**AVAILABLE DATA**
++++++

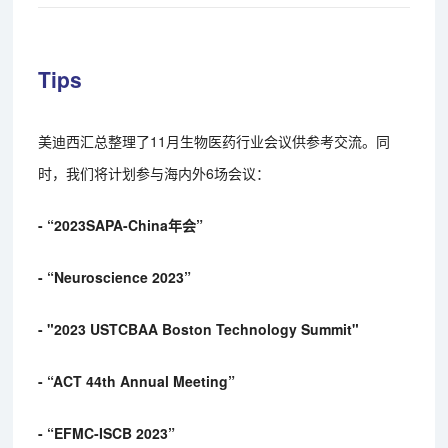
Tips
美迪西汇总整理了11月生物医药行业会议供参考交流。同
时，我们将计划参与海内外6场会议：
- “2023SAPA-China年会”
- “Neuroscience 2023”
- "2023 USTCBAA Boston Technology Summit"
- “ACT 44th Annual Meeting”
- “EFMC-ISCB 2023”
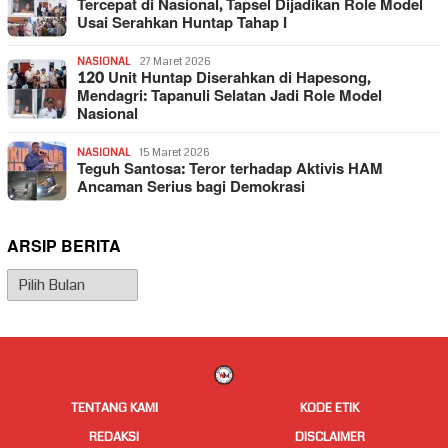
Tercepat di Nasional, Tapsel Dijadikan Role Model
Usai Serahkan Huntap Tahap I
NASIONAL
27 Maret 2026
120 Unit Huntap Diserahkan di Hapesong,
Mendagri: Tapanuli Selatan Jadi Role Model
Nasional
NASIONAL
15 Maret 2026
Teguh Santosa: Teror terhadap Aktivis HAM
Ancaman Serius bagi Demokrasi
ARSIP BERITA
Arsip
Berita
TENTANG KAMI
KODE ETIK
REDAKSI
DISCLAIMER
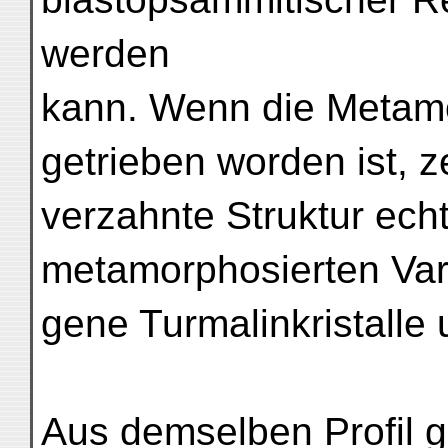
werden
kann. Wenn die Metam
getrieben worden ist, 
verzahnte Struktur echt
metamorphosierten Vari
gene Turmalinkristalle
Aus demselben Profil g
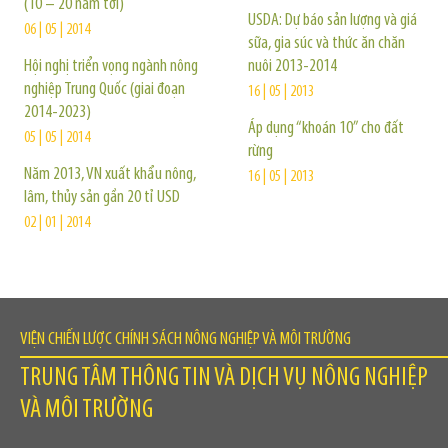
(10 – 20 năm tới)
USDA: Dự báo sản lượng và giá
06 | 05 | 2014
sữa, gia súc và thức ăn chăn
Hội nghị triển vọng ngành nông
nuôi 2013-2014
nghiệp Trung Quốc (giai đoạn
16 | 05 | 2013
2014-2023)
Áp dụng “khoán 10” cho đất
05 | 05 | 2014
rừng
Năm 2013, VN xuất khẩu nông,
16 | 05 | 2013
lâm, thủy sản gần 20 tỉ USD
02 | 01 | 2014
VIỆN CHIẾN LƯỢC CHÍNH SÁCH NÔNG NGHIỆP VÀ MÔI TRƯỜNG
TRUNG TÂM THÔNG TIN VÀ DỊCH VỤ NÔNG NGHIỆP
VÀ MÔI TRƯỜNG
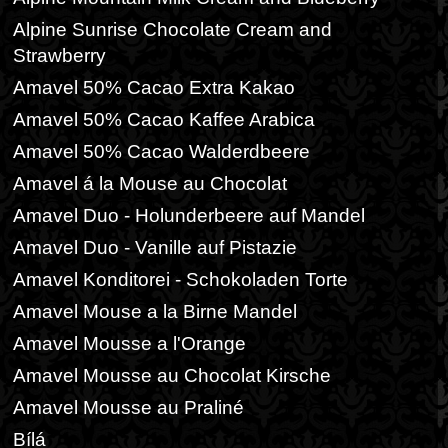
Alpine Sunrise Chocolate Cream and
Strawberry
Amavel 50% Cacao Extra Kakao
Amavel 50% Cacao Kaffee Arabica
Amavel 50% Cacao Walderdbeere
Amavel á la Mouse au Chocolat
Amavel Duo - Holunderbeere auf Mandel
Amavel Duo - Vanille auf Pistazie
Amavel Konditorei - Schokoladen Torte
Amavel Mouse a la Birne Mandel
Amavel Mousse a l'Orange
Amavel Mousse au Chocolat Kirsche
Amavel Mousse au Praliné
Bílá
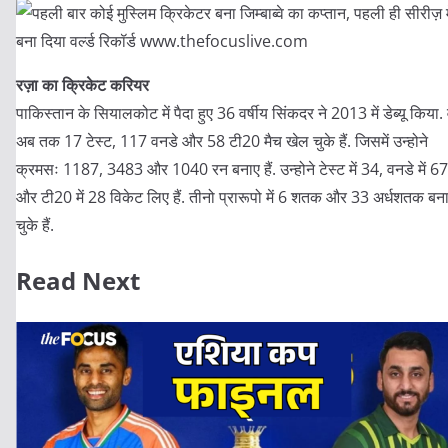
रज़ा का क्रिकेट करियर
पाकिस्तान के सियालकोट में पैदा हुए 36 वर्षीय सिंकदर ने 2013 में डेब्यू किया.
अब तक 17 टेस्ट, 117 वनडे और 58 टी20 मैच खेल चुके हैं. जिसमें उन्होने
क्रमसः 1187, 3483 और 1040 रन बनाए हैं. उन्होने टेस्ट में 34, वनडे में 67
और टी20 में 28 विकेट लिए हैं. तीनो प्रारूपो में 6 शतक और 33 अर्धशतक बन
चुके हैं.
Read Next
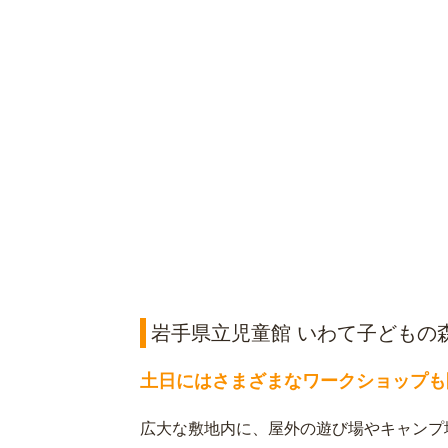
岩手県立児童館 いわて子どもの
土日にはさまざまなワークショップも
広大な敷地内に、屋外の遊び場やキャンプ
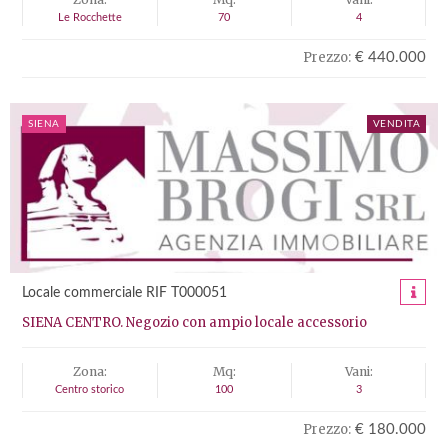
Le Rocchette
70
4
Prezzo:
€ 440.000
SIENA
VENDITA
Locale commerciale RIF T000051
SIENA CENTRO. Negozio con ampio locale accessorio
Zona:
Mq:
Vani:
Centro storico
100
3
Prezzo:
€ 180.000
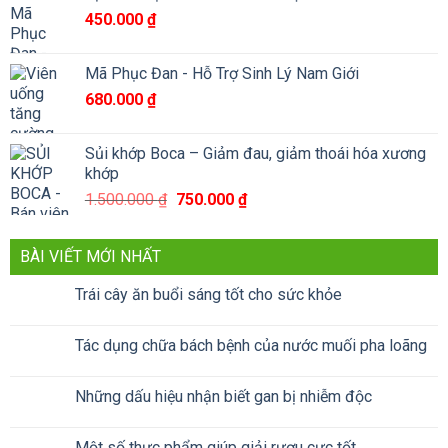
450.000
₫
790.000 ₫.
là:
590.000 ₫.
Mã Phục Đan - Hỗ Trợ Sinh Lý Nam Giới
680.000
₫
Sủi khớp Boca – Giảm đau, giảm thoái hóa xương
khớp
Giá
Giá
1.500.000
₫
750.000
₫
gốc
hiện
là:
tại
BÀI VIẾT MỚI NHẤT
1.500.000 ₫.
là:
750.000 ₫.
Trái cây ăn buổi sáng tốt cho sức khỏe
Tác dụng chữa bách bệnh của nước muối pha loãng
Những dấu hiệu nhận biết gan bị nhiễm độc
Một số thực phẩm giúp giải rượu cực tốt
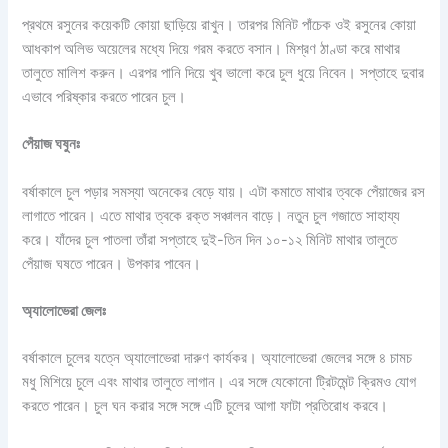
প্রথমে রসুনের কয়েকটি কোয়া ছাড়িয়ে রাখুন। তারপর মিনিট পাঁচেক ওই রসুনের কোয়া
আধকাপ অলিভ অয়েলের মধ্যে দিয়ে গরম করতে বসান। মিশ্রণ ঠাণ্ডা করে মাথার
তালুতে মালিশ করুন। এরপর পানি দিয়ে খুব ভালো করে চুল ধুয়ে নিবেন। সপ্তাহে দুবার
এভাবে পরিষ্কার করতে পারেন চুল।
পেঁয়াজ
ঘষুনঃ
বর্ষাকালে চুল পড়ার সমস্যা অনেকের বেড়ে যায়। এটা কমাতে মাথার ত্বকে পেঁয়াজের রস
লাগাতে পারেন। এতে মাথার ত্বকে রক্ত সঞ্চালন বাড়ে। নতুন চুল গজাতে সাহায্য
করে। যাঁদের চুল পাতলা তাঁরা সপ্তাহে দুই-তিন দিন ১০-১২ মিনিট মাথার তালুতে
পেঁয়াজ ঘষতে পারেন। উপকার পাবেন।
অ্যালোভেরা
জেলঃ
বর্ষাকালে চুলের যত্নে অ্যালোভেরা দারুণ কার্যকর। অ্যালোভেরা জেলের সঙ্গে ৪ চামচ
মধু মিশিয়ে চুলে এবং মাথার তালুতে লাগান। এর সঙ্গে যেকোনো ট্রিটমেন্ট ক্রিমও যোগ
করতে পারেন। চুল ঘন করার সঙ্গে সঙ্গে এটি চুলের আগা ফাটা প্রতিরোধ করবে।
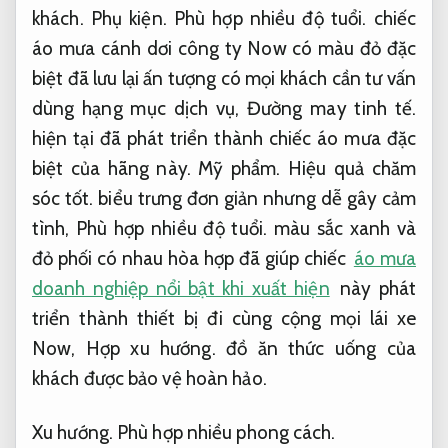
khách.
Phụ kiện.
Phù hợp nhiều độ tuổi.
chiếc
áo mưa cánh dơi công ty Now có màu đỏ đặc
biệt đã lưu lại ấn tượng có mọi khách cần tư vấn
dùng hạng mục dịch vụ,
Đường may tinh tế.
hiện tại đã phát triển thành chiếc áo mưa đặc
biệt của hãng này.
Mỹ phẩm.
Hiệu quả chăm
sóc tốt.
biểu trưng đơn giản nhưng dễ gây cảm
tình,
Phù hợp nhiều độ tuổi.
màu sắc xanh và
đỏ phối có nhau hòa hợp đã giúp chiếc
áo mưa
doanh nghiệp nổi bật khi xuất hiện
này phát
triển thành thiết bị đi cùng cộng mọi lái xe
Now,
Hợp xu hướng.
đồ ăn thức uống của
khách được bảo vệ hoàn hảo.
Xu hướng.
Phù hợp nhiều phong cách.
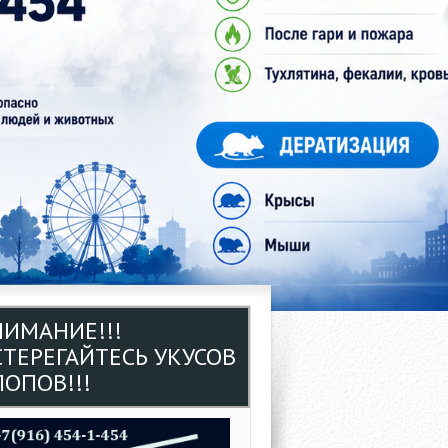
НИМАНИЕ!!!
СТЕРЕГАЙТЕСЬ УКУСОВ
ОПОВ!!!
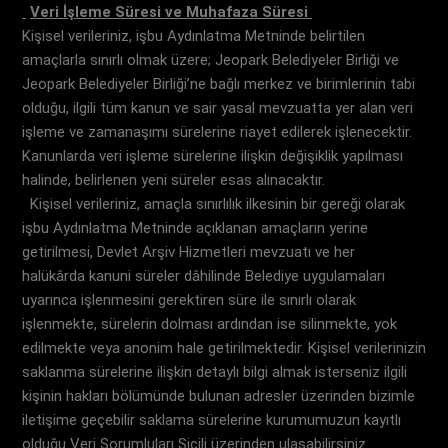
Veri İşleme Süresi ve Muhafaza Süresi
Kişisel verileriniz, işbu Aydınlatma Metninde belirtilen
amaçlarla sınırlı olmak üzere; Jeopark Belediyeler Birliği ve
Jeopark Belediyeler Birliği’ne bağlı merkez ve birimlerinin tabi
olduğu, ilgili tüm kanun ve sair yasal mevzuatta yer alan veri
işleme ve zamanaşımı sürelerine riayet edilerek işlenecektir.
Kanunlarda veri işleme sürelerine ilişkin değişiklik yapılması
halinde, belirlenen yeni süreler esas alınacaktır.
Kişisel verileriniz, amaçla sınırlılık ilkesinin bir gereği olarak
işbu Aydınlatma Metninde açıklanan amaçların yerine
getirilmesi, Devlet Arşiv Hizmetleri mevzuatı ve her
halükârda kanuni süreler dâhilinde Belediye uygulamaları
uyarınca işlenmesini gerektiren süre ile sınırlı olarak
işlenmekte, sürelerin dolması ardından ise silinmekte, yok
edilmekte veya anonim hale getirilmektedir. Kişisel verilerinizin
saklanma sürelerine ilişkin detaylı bilgi almak isterseniz ilgili
kişinin hakları bölümünde bulunan adresler üzerinden bizimle
iletişime geçebilir saklama sürelerine kurumumuzun kayıtlı
olduğu Veri Sorumluları Sicili üzerinden ulaşabilirsiniz.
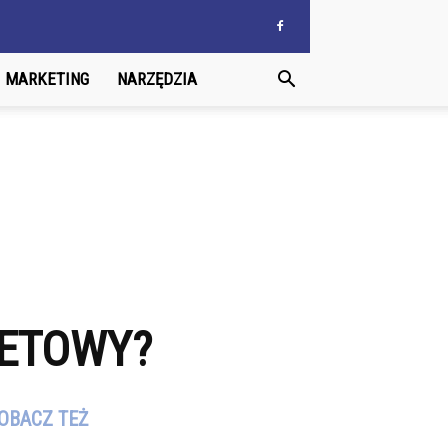
MARKETING
NARZĘDZIA
NETOWY?
OBACZ TEŻ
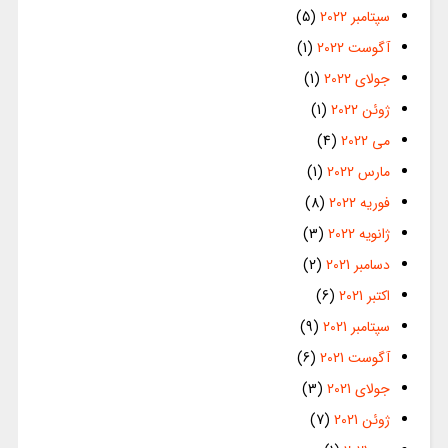
سپتامبر 2022
(5)
آگوست 2022
(1)
جولای 2022
(1)
ژوئن 2022
(1)
می 2022
(4)
مارس 2022
(1)
فوریه 2022
(8)
ژانویه 2022
(3)
دسامبر 2021
(2)
اکتبر 2021
(6)
سپتامبر 2021
(9)
آگوست 2021
(6)
جولای 2021
(3)
ژوئن 2021
(7)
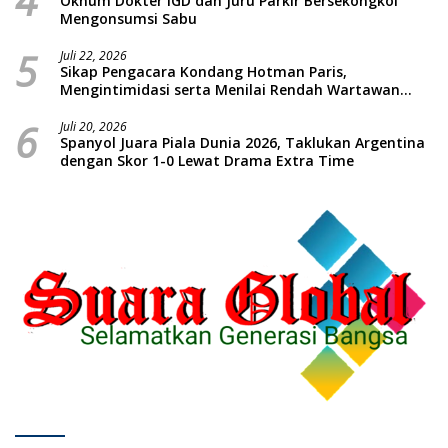
4
Oknum Dokter IGD dan Juru Parkir Bersekongkol
Mengonsumsi Sabu
5
Juli 22, 2026
Sikap Pengacara Kondang Hotman Paris,
Mengintimidasi serta Menilai Rendah Wartawan
Ketua PWI Kabupaten Sampang Angkat Bicara
6
Juli 20, 2026
Spanyol Juara Piala Dunia 2026, Taklukan Argentina
dengan Skor 1-0 Lewat Drama Extra Time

++++++

Please rewrite the entries starting with the line with "Le Rocchette" and going on through the line with "করতে পারেন। চুল", changing "Prezzo" to "Prezzo richiesto" and keeping everything else the same. Give only those lines, without the pictures.

**TASK RESPONSE**
Le Rocchette
70
4
Prezzo richiesto:
€ 440.000
SIENA
VENDITA
Locale commerciale RIF T000051
SIENA CENTRO. Negozio con ampio locale accessorio
Zona:
Mq:
Vani:
Centro storico
100
3
Prezzo richiesto:
€ 180.000
450.000
₫
790.000 ₫.
là:
590.000 ₫.
Mã Phục Đan - Hỗ Trợ Sinh Lý Nam Giới
680.000
₫
Sủi khớp Boca – Giảm đau, giảm thoái hóa xương
khớp
Giá
Giá
1.500.000
₫
750.000
₫
gốc
hiện
là:
tại
BÀI VIẾT MỚI NHẤT
1.500.000 ₫.
là:
750.000 ₫.
Trái cây ăn buổi sáng tốt cho sức khỏe
Tác dụng chữa bách bệnh của nước muối pha loãng
Những dấu hiệu nhận biết gan bị nhiễm độc
Một số thực phẩm giúp giải rượu cực tốt
প্রথমে রসুনের কয়েকটি কোয়া ছাড়িয়ে রাখুন। তারপর মিনিট পাঁচেক ওই রসুনের কোয়া
আধকাপ অলিভ অয়েলের মধ্যে দিয়ে গরম করতে বসান। মিশ্রণ ঠাণ্ডা করে মাথার
তালুতে মালিশ করুন। এরপর পানি দিয়ে খুব ভালো করে চুল ধুয়ে নিবেন। সপ্তাহে দুবার
এভাবে পরিষ্কার করতে পারেন চুল।
পেঁয়াজ
ঘষুনঃ
বর্ষাকালে চুল পড়ার সমস্যা অনেকের বেড়ে যায়। এটা কমাতে মাথার ত্বকে পেঁয়াজের রস
লাগাতে পারেন। এতে মাথার ত্বকে রক্ত সঞ্চালন বাড়ে। নতুন চুল গজাতে সাহায্য
করে। যাঁদের চুল পাতলা তাঁরা সপ্তাহে দুই-তিন দিন ১০-১২ মিনিট মাথার তালুতে
পেঁয়াজ ঘষতে পারেন। উপকার পাবেন।
অ্যালোভেরা
জেলঃ
বর্ষাকালে চুলের যত্নে অ্যালোভেরা দারুণ কার্যকর। অ্যালোভেরা জেলের সঙ্গে ৪ চামচ
মধু মিশিয়ে চুলে এবং মাথার তালুতে লাগান। এর সঙ্গে যেকোনো ট্রিটমেন্ট ক্রিমও যোগ
করতে পারেন। চুল ঘন করার সঙ্গে সঙ্গে এটি চুলের আগা ফাটা প্রতিরোধ করবে।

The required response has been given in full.